Images with keypoint coordinates:
::::
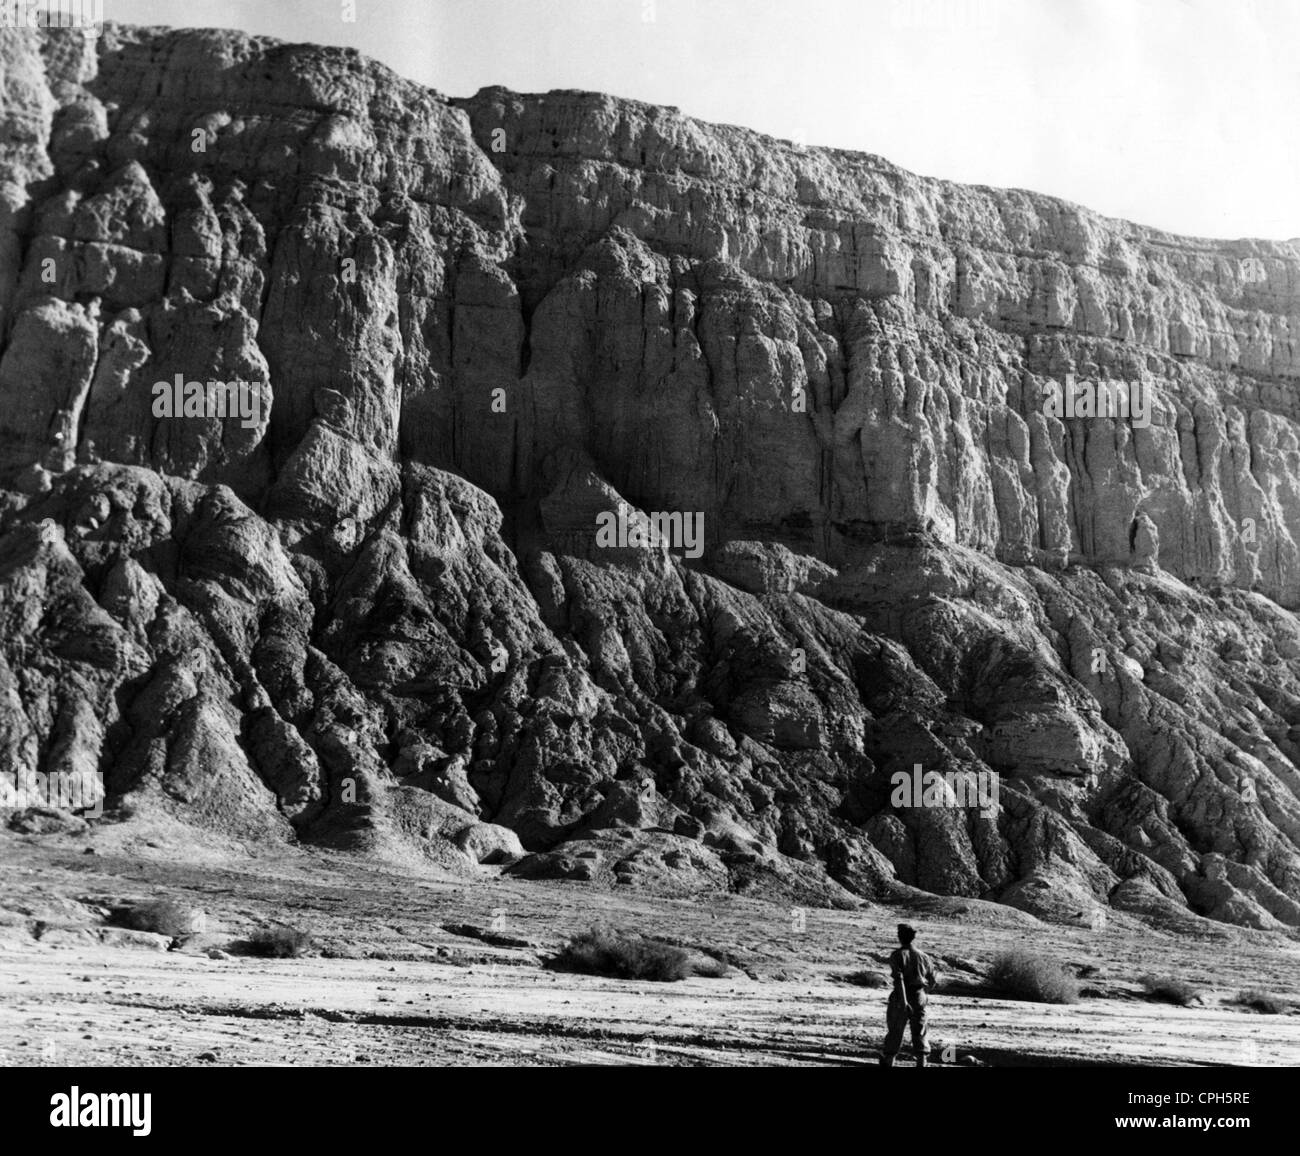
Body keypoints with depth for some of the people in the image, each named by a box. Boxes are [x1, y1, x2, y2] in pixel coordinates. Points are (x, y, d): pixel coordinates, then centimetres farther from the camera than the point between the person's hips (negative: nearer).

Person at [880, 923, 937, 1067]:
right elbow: (933, 979, 10)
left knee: (895, 1029, 12)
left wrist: (903, 1001, -26)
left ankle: (888, 1059, 26)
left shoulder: (897, 955, -9)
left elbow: (898, 978, -22)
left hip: (901, 997, -3)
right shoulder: (922, 956, 4)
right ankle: (922, 1061, -5)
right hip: (919, 996, 3)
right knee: (919, 1031, 7)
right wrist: (927, 988, 31)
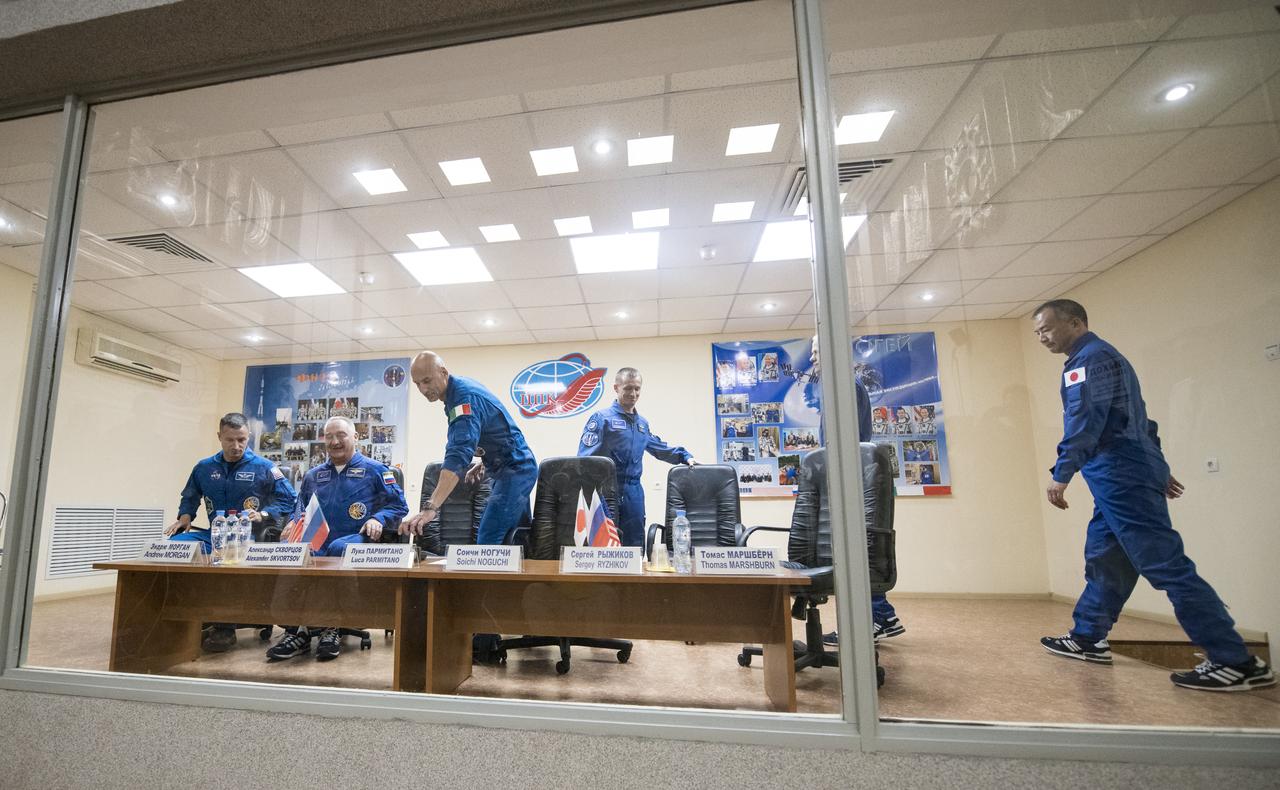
::::
Exercise:
Rewrite the entries from the line holding "left elbow: (898, 978, -22)" through the end of the entries, inclusive, substituting "hip joint" for "hip" and changing nothing else. Leave the pictures out of your answer.

Exercise answer:
left elbow: (898, 978, -22)
left hip joint: (901, 997, -3)
right shoulder: (922, 956, 4)
right ankle: (922, 1061, -5)
right hip joint: (919, 996, 3)
right knee: (919, 1031, 7)
right wrist: (927, 988, 31)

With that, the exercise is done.